• Stated problem A: Reproduce the entries from their first line through the line containing "building: (407, 479)", inclusive.
## Begin Extracted text
I agree with Linda - it sounds like she will probably reschedule. Here's what I'd do. I'd leave another message, but indicate that I need to know for sure what my schedule is for that weekend, since an opportunity has come up. Something like this: "Hi, Betty, this is Ann from TPC calling about your show. I know we've been unable to connect to chat about it, and I do need to talk to you. I might have another opportunity opening up for next weekend, but since you're on my calendar already you're obviously my priority. I do need to know what to plan for, so please give me a call at..."
 
This is so weird. I have the same situation for a show on Feb. 19th. However, I haven't gotten the host packet to her because I want to sit down with her and explain things.

She doesn't return my calls or emails. Something must have happened. I think I will call a friend who knows her and ask her. I don't like to weasel (sp?) around but I need to know what is going on.
 
I don't give my hosts the option of sending their own invites. When they book I give them a form to fill out with their guest's names and addresses along with a SASE back to me and a due date for getting it back to me (I write their name and due date on the top of the form). I tell them that as their consultant I will take care of their invitations (printing, writing, adressing, stamping, delivery to USPS) and all they have to do is give me the info. I've never had a problem getting the info from them. I do have several who like to use my PWS for evites and I don't balk at that - I just monitor that they do in fact do it. If they don't I call and ask how it's coming along. I started doing this 2 1/2 years ago and have only had @ 3 cancellations because they didn't get me the info in time. My show attendance and sales have also gone up more than enough to justify the extra expense of time and postage.

Is it out of the way for you to stop by the insurance office? Even if it is, make a trip down there. Just tell her that you were in the area and decided to stop by since time for her show is so close and you haven't been able to connect. Don't ask if she's sent the invites - just assume that she did. Ask her how the RSVPs are coming along and tell her you'd like to start preparing the show and give her a couple of recipe options and ask her for her choice.

Watch her facial expressions, you'll know if it's on or off. If she tells you that she needs to rescedule again I'd take it to mean that she really isn't interested and I don't think you'll ever get her pinned down to a date. Just tell her that you understand how busy she is and perhaps it would be best for her to check her calendar and give you a call when she's picked out a date. I'd be willing to bet that you will never get that call, but at least you aren't wasting your time on her anymore. Maybe ask her if a catalog show would fit her schedule better (I still wouldn't count on it being too much)

Good luck and go find someone else!
## End Extracted text
## Begin Supplied material
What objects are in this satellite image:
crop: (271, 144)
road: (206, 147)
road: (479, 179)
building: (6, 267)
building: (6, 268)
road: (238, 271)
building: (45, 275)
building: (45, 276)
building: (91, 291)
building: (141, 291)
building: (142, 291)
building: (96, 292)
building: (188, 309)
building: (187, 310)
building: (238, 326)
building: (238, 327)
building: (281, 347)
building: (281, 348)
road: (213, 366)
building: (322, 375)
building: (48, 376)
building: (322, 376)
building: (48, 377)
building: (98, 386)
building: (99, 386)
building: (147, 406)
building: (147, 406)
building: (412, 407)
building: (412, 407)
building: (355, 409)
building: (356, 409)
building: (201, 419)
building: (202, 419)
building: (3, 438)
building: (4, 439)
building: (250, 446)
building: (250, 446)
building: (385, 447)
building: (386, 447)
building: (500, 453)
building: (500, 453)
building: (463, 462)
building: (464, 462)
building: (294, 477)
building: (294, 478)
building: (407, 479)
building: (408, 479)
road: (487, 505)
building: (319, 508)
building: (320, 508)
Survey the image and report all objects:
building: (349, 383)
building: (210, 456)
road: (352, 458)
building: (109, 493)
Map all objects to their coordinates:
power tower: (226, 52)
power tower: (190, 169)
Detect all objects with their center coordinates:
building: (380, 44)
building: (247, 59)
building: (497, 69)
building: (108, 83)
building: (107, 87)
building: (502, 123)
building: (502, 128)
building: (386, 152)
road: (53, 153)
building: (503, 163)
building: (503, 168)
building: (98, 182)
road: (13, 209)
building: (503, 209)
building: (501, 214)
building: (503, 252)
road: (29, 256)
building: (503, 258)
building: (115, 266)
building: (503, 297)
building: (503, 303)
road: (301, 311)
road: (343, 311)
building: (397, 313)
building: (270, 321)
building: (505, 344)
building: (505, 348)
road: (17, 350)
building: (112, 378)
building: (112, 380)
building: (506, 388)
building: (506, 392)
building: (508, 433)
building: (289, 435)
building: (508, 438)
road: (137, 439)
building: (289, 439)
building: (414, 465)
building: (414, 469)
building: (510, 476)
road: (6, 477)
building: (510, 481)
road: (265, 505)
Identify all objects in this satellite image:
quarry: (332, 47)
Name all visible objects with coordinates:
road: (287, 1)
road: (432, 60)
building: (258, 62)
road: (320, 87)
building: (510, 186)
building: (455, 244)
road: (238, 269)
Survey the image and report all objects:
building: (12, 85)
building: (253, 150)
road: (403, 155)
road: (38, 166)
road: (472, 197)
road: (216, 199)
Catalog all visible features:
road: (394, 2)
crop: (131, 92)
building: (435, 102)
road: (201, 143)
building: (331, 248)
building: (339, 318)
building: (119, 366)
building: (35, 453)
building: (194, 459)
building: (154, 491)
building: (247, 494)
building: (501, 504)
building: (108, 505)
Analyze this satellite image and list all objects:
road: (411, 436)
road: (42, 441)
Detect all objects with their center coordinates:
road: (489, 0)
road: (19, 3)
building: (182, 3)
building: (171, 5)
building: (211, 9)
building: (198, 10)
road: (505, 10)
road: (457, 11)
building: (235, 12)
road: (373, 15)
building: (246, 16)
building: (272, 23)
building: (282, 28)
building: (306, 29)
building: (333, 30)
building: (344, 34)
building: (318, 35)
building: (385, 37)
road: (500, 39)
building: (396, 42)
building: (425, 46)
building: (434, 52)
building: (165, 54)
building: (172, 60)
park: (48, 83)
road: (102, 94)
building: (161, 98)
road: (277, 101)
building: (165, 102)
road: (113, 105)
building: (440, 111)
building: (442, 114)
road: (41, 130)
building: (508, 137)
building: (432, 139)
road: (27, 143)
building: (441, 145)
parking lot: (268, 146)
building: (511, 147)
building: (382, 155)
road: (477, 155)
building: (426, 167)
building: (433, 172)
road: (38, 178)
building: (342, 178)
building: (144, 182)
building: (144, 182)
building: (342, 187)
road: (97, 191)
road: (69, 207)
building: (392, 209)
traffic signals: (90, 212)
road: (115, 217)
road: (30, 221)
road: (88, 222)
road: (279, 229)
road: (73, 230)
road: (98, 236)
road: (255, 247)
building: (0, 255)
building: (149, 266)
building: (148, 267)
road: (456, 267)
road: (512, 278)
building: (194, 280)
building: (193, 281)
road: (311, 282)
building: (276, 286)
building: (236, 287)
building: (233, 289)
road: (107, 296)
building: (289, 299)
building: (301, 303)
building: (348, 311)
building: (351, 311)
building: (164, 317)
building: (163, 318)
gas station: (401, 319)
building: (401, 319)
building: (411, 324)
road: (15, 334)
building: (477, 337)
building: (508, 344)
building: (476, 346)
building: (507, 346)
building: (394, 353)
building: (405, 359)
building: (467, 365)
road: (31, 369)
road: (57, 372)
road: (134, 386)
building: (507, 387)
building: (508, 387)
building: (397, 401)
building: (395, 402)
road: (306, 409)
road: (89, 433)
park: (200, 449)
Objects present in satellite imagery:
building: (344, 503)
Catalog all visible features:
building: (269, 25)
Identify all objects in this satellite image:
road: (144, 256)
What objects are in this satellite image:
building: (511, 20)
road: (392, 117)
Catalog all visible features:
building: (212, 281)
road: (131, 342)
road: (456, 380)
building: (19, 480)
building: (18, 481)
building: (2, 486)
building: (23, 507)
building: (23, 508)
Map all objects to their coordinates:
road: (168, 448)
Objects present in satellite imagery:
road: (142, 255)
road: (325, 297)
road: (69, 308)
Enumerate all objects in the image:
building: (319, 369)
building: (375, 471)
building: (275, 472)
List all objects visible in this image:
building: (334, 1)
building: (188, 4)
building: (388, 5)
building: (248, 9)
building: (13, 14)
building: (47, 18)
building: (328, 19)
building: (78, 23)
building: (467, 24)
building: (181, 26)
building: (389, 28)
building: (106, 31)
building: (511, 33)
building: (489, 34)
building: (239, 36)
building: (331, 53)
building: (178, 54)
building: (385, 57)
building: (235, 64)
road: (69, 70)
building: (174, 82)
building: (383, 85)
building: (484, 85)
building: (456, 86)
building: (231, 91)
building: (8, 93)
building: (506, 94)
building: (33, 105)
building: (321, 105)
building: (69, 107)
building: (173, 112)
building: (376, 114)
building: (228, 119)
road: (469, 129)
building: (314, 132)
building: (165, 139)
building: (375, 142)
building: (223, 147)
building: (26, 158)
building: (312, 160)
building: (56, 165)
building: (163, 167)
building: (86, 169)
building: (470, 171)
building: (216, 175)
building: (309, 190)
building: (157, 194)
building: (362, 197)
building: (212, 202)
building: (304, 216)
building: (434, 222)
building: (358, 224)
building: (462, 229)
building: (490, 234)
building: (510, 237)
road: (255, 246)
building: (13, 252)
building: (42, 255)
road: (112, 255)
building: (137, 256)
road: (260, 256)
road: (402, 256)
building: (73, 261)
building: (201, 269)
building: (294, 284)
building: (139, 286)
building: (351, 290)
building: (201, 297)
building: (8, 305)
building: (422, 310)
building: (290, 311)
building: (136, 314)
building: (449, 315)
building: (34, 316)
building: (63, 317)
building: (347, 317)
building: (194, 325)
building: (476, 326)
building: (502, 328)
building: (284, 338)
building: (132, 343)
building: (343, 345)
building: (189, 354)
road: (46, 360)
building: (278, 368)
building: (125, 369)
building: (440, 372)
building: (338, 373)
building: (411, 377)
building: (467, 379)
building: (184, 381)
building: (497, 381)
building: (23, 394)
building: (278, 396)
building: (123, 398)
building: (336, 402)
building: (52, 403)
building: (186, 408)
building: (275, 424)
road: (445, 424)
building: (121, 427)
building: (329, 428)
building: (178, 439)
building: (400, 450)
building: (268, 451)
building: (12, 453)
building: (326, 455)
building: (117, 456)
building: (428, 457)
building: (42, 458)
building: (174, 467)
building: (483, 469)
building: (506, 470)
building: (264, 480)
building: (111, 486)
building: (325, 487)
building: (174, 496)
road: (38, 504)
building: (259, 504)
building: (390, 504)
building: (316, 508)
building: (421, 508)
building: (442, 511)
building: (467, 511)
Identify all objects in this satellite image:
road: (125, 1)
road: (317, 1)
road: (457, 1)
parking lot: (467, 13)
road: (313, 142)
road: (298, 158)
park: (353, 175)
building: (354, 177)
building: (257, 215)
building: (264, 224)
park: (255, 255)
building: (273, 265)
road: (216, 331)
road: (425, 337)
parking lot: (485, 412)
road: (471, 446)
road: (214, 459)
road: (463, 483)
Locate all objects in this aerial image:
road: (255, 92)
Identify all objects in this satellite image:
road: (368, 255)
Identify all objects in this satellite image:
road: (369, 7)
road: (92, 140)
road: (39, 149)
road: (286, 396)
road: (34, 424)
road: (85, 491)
## End Supplied material
• Stated problem B: Continue the forum discussion about the unresponsive host from where it stops.

• Exercise answer A:
What objects are in this satellite image:
crop: (271, 144)
road: (206, 147)
road: (479, 179)
building: (6, 267)
building: (6, 268)
road: (238, 271)
building: (45, 275)
building: (45, 276)
building: (91, 291)
building: (141, 291)
building: (142, 291)
building: (96, 292)
building: (188, 309)
building: (187, 310)
building: (238, 326)
building: (238, 327)
building: (281, 347)
building: (281, 348)
road: (213, 366)
building: (322, 375)
building: (48, 376)
building: (322, 376)
building: (48, 377)
building: (98, 386)
building: (99, 386)
building: (147, 406)
building: (147, 406)
building: (412, 407)
building: (412, 407)
building: (355, 409)
building: (356, 409)
building: (201, 419)
building: (202, 419)
building: (3, 438)
building: (4, 439)
building: (250, 446)
building: (250, 446)
building: (385, 447)
building: (386, 447)
building: (500, 453)
building: (500, 453)
building: (463, 462)
building: (464, 462)
building: (294, 477)
building: (294, 478)
building: (407, 479)

• Exercise answer B:
pamperedlinda said:
I don't give my hosts the option of sending their own invites. When they book I give them a form to fill out with their guest's names and addresses along with a SASE back to me and a due date for getting it back to me (I write their name and due date on the top of the form). I tell them that as their consultant I will take care of their invitations (printing, writing, adressing, stamping, delivery to USPS) and all they have to do is give me the info. I've never had a problem getting the info from them. I do have several who like to use my PWS for evites and I don't balk at that - I just monitor that they do in fact do it. If they don't I call and ask how it's coming along. I started doing this 2 1/2 years ago and have only had @ 3 cancellations because they didn't get me the info in time. My show attendance and sales have also gone up more than enough to justify the extra expense of time and postage.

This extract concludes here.